ISTA-forscher
Neue Mobilität: "Wir müssen 20 Mal so viele Batterien produzieren"
Stefan Freunberger forscht seit 22 Jahren an nachhaltigen Batterien. Wie er die Zukunft sieht, welche Rolle Sauerstoff spielt, was "natürliche Batterien" sind.
Er hat einen langen Atmen. Stefan Freunberger ist Grundlagenforscher am Institute of Science and Technology Austria (ISTA) in Klosterneuburg und beschäftigt sich fast schon ein Vierteljahrhundert lang mit nachhaltigen Batterien. Nebenbei entstehen dabei auch Erkenntnisse für andere Fachbereiche. Auf Newsflix erklärt er, woran derzeit geforscht wird.
Müssen wir weg vom Verbrenner?
Der Klimawandel ist in der Wissenschaft ebenso unstrittig wie die Rolle, die CO2-Emissionen dabei spielen. Viele Bereiche spielen bei dem Ausstoß eine Rolle, auch unsere Mobilität. Gerade in Österreich hat der Zuwachs im Bereich Mobilität seit 1990 CO2-Einsparungen in sämtlichen anderen Bereichen zunichtegemacht. Mit einem Drittel der Emissionen ist fossiler Verkehr das Klimasorgenkind Österreichs. Es ist allen klar, dass wir im Verkehrssektor weg von Verbrennungsmotoren müssen. Ein Ausweg: E-Mobilität, also das Fahren mit Strom.
Wann ist E-Mobilität CO2-neutral?
Batteriebetriebene Fahrzeuge stoßen im Betrieb kein CO2 aus. Kommt ihr Ladestrom aus dem Kohlekraftwerk, stecken Treibhausgase dahinter. Wirklich CO2-neutral sind sie nur, wenn sie auch mit erneuerbarer Elektrizität geladen werden: Strom aus Solar-, Wind- und Wasserkraft. Bereits jetzt können die Fahrzeuge mit zeitlich fluktuierender erneuerbarer Elektrizität geladen werden – eine Grundvoraussetzung für die Umstellung auf diese Energiequellen. Allerdings braucht es für mehr E-Autos auch mehr Batterien. Sehr viel mehr Batterien.
Können wir die Batterie-Produktion einfach ausweiten?
Es bräuchte ungefähr eine Verzwanzigfachung der Batterie-Produktion bis 2030. Die jetzigen Batterien – Lithium-Ionen-Batterien – benötigen seltene und geographisch ungleich verteilte Elementen wie Kobalt, Nickel oder Lithium. Oft stammen sie aus problematischen Quellen und Krisengebieten. Damit im Zusammenhang stehen ein hoher Energieaufwand zur Erzeugung (das rund 300-fache der gespeicherten Energie) sowie hohe Kosten – menschlich wie wirtschaftlich.

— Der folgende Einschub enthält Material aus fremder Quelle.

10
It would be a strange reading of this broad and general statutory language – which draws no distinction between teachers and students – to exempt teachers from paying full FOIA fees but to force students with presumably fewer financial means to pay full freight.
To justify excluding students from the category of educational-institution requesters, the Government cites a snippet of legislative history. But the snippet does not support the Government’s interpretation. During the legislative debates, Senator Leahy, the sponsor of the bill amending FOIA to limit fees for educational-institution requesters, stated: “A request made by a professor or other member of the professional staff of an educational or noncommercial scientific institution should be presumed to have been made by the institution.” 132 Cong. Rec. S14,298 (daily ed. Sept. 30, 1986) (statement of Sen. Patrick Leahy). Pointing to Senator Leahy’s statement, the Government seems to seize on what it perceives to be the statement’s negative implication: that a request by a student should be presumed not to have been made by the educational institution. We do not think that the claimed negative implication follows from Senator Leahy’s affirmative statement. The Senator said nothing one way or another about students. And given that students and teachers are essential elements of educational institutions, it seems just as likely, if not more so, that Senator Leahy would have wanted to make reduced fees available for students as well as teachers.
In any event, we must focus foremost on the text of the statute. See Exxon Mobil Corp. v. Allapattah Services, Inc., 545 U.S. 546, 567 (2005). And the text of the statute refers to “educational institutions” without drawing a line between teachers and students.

Die Verbesserungen in der Herstellung haben den Preis in den 30 Jahren von den frühen 1990ern bis in die 2020er-Jahre von einigen 1000 auf rund 100 Euro pro kWh fallen lassen. Für sich ein Durchbruch, der Hoffnung gibt. 2021 stieg der Preis erstmals wieder deutlich. Durch die enorme Nachfrage nach Batterien verfünffachte sich der Lithiumpreis und verdoppelte sich der Kobaltpreis innerhalb eines Jahres – und es geht wahrscheinlich weiter hinauf, da die Nachfrage weiter steigt.
Können wir Kobalt, Lithium & Co nicht recyceln?
Recycling ist ein hochrelevanter Aspekt für eine nachhaltige Zukunft. Ich begrüße ausdrücklich die Bemühungen von Kolleg:innen, etwa an Forschungsinstitutionen wie dem französischen CNRS oder bei Materialherstellern, seltene Stoffe für die Batterieproduktion aus alten Produkten zu lösen und wieder nutzbar zu machen. Dabei wird beispielsweise auf innovative Ansätze gesetzt, wie Bakterien, die diese Stoffe auslösen. Allerdings ist bei wirklich seltenen, endlichen Stoffen zu bedenken, dass auch sehr gutes Recycling immer mit einem Verlust einhergeht. Bei einem Recycling-Erfolg von 80 Prozent von 100 Kilo Material sind nach drei "Runden" nur mehr etwa 50 Kilo übrig und nach zehn Durchgängen nur mehr zehn Kilo.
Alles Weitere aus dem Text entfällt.